Hobbit houses and the Moon trick the brain and eye
Science can't always explain how optical illusions work, writes Jason England.
I recently visited New Zealand for the first time, where I toured “The Shire”, a set from The Lord of the Rings and The Hobbit movie trilogies. The set, which is mostly outdoors, includes many of the small, round doors that lead into the homes of Frodo, Bilbo and their friends. A few of the doors open slightly and upon stepping inside I was immediately reminded of an optical effect used during the filming. The effect tricks the audience’s eye into perceiving the wizard Gandalf as towering over the little hobbits. Although many viewers probably thought computer generated sleight-of-hand was responsible, the juxtaposition is actually an in-camera practical film effect using old optical illusion principles.
The secret lies in the construction of the room. The walls, floor and ceiling are angled in such a manner that a viewer (or camera) looking into the space from the right vantage point will perceive a normal rectangular room. But its actual shape is anything but. One end of the room’s back wall is much closer to the viewer than the other, and the ceiling is steeply sloped. By placing two identically sized people at opposite sides of the room, the one on the left appears tiny, while the one on the right looks like a giant!
Although small versions of these “forced perspective” rooms had been invented before, the first full-size version was created and built by Adelbert Ames in the mid-1940s. Ames was an American lawyer, artist and scientist who began investigating the various ways in which the human eye perceived distance and perspective, and the techniques painters employ to create depth. The more he investigated, the more fascinated he became – which is how the Ames room came about. He left art behind to focus on ophthalmology and psychology, making significant contributions.
As well as the height disparity effect and tricking the eye that the room is rectangular, some early Ames rooms made a third illusion possible: the floor was angled in such a way as to make a large ball placed on the floor appear to roll uphill. As this feature can’t be captured in a photograph, it is often left out of many modern Ames room designs.
The illusion is so strong it persists even when the viewer understands how the room is constructed.
One striking aspect of an Ames room is that the illusion is so strong it persists even when the viewer understands how the room is constructed. In other words, your higher order cognitive abilities cannot override your lower order perceptions. Optical illusion experts refer to this phenomenon as “cognitive impenetrability”.
There isn’t complete agreement as to why an Ames room works. Some experts claim that past experience with normal rectangular rooms is what causes the effect. The brain is forcing itself to interpret the shape of the room as normal because that’s all that it knows.

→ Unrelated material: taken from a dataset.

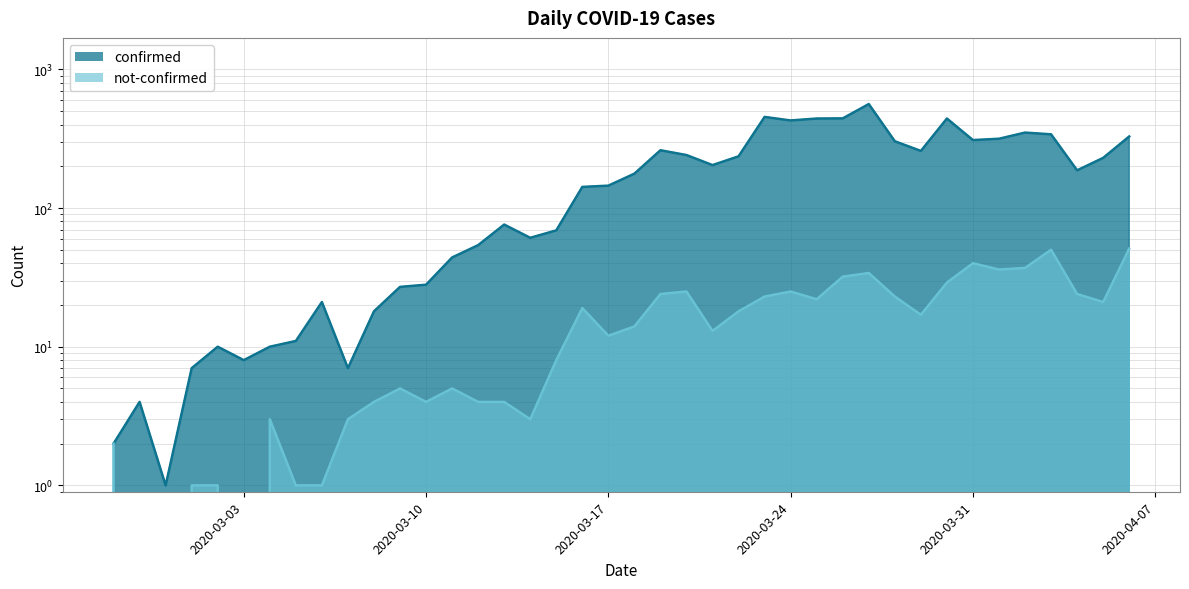

Reading left to right, what are all the values shown in this chart?

confirmed: 2020-02-27=2	2020-02-28=4	2020-02-29=1	2020-03-01=7	2020-03-02=10	2020-03-03=8	2020-03-04=10	2020-03-05=11	2020-03-06=21	2020-03-07=7	2020-03-08=18	2020-03-09=27	2020-03-10=28	2020-03-11=44	2020-03-12=54	2020-03-13=76	2020-03-14=61	2020-03-15=69	2020-03-16=142	2020-03-17=145	2020-03-18=177	2020-03-19=261	2020-03-20=241	2020-03-21=204	2020-03-22=236	2020-03-23=454	2020-03-24=428	2020-03-25=442	2020-03-26=443	2020-03-27=562	2020-03-28=303	2020-03-29=258	2020-03-30=442	2020-03-31=309	2020-04-01=316	2020-04-02=350	2020-04-03=340	2020-04-04=187	2020-04-05=230	2020-04-06=328
not-confirmed: 2020-02-27=2	2020-02-28=0	2020-02-29=0	2020-03-01=1	2020-03-02=1	2020-03-03=0	2020-03-04=3	2020-03-05=1	2020-03-06=1	2020-03-07=3	2020-03-08=4	2020-03-09=5	2020-03-10=4	2020-03-11=5	2020-03-12=4	2020-03-13=4	2020-03-14=3	2020-03-15=8	2020-03-16=19	2020-03-17=12	2020-03-18=14	2020-03-19=24	2020-03-20=25	2020-03-21=13	2020-03-22=18	2020-03-23=23	2020-03-24=25	2020-03-25=22	2020-03-26=32	2020-03-27=34	2020-03-28=23	2020-03-29=17	2020-03-30=29	2020-03-31=40	2020-04-01=36	2020-04-02=37	2020-04-03=50	2020-04-04=24	2020-04-05=21	2020-04-06=51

But others have pointed out that individuals from cultures that don’t have rectangular rooms are also fooled by the illusion. The jury is still out.

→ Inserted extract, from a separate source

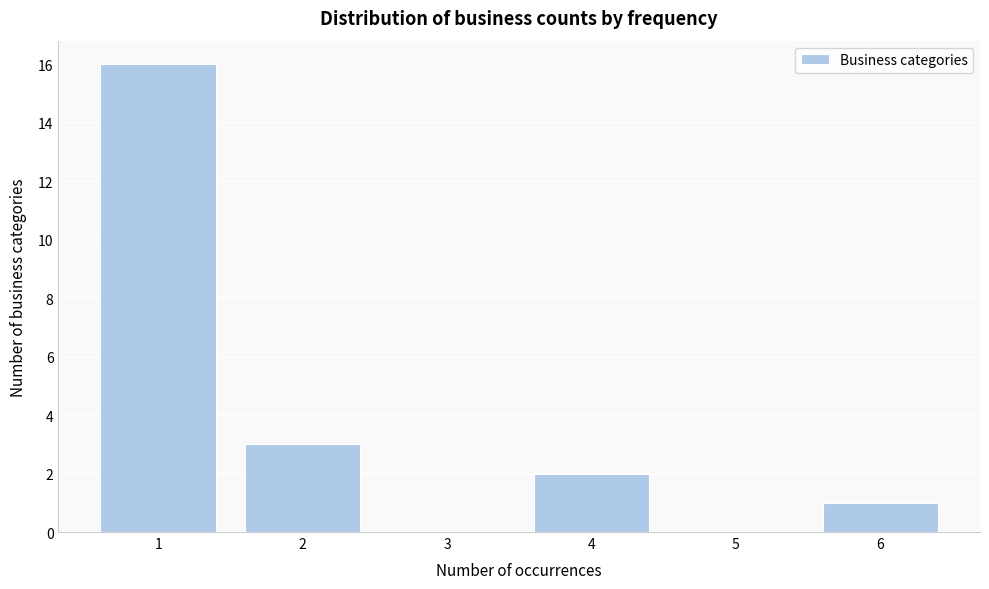

What is the height of the bar covering 5.5 to 6.5 on the x-axis? The values are not printed on the chart, so give them approximately, as read against the axis.

1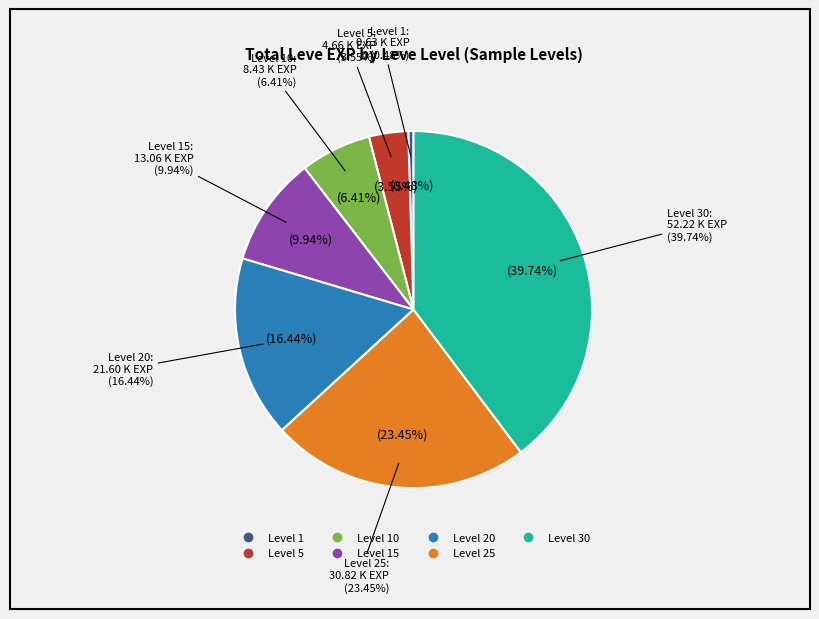

To the nearest percent, what is the difference between the largest and smallest slice percentages?

39%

There are two common events in the night sky where you can see optical phenomena that, while not exactly comparable, are similar to how an Ames room works. The first is in the constellations. Although intellectually we know the stars in the various constellations are hundreds of light-years apart, the absence of any visual cues makes them appear to be essentially equidistant from the Earth and “flattened” against the night sky. In an Ames room, instead of removing any visual cues to distance, the cues are purposefully distorted to fool the eye.
The second example involves an apparent increase in the size of the Moon when it is near the horizon. Many people think this is because the viewer can also see smaller visual cues in the foreground that aren’t usually available when the Moon is directly overhead. The only problem with this explanation is that the Moon also looks larger on the horizon when you’re out at sea. So what’s the explanation? The most likely answer involves a phenomenon called the Ponzo illusion. Whenever you have two objects that appear to be the same size but that are clearly at different distances, the farther object must be larger than the closer object. Imagine a rock in your fingertips and a rock 100 metres away. If they appear to be the same size to you, it’s because the rock 100 metres away is much larger!
In a quirk of human perception, the brain perceives the night sky as if it were a large flattened dome which appears closer directly overhead than it does at the horizon. Subsequently, when the Moon is at the horizon, it appears to be much farther away from us than when it’s overhead. But our brains expect the Moon to appear smaller on the horizon due to this “increase” in distance. When the Moon doesn’t appear smaller, the brain thinks this must be because the Moon is bigger! Like the Ames room, the Moon on the horizon effect is difficult to ignore even when you know the real explanation.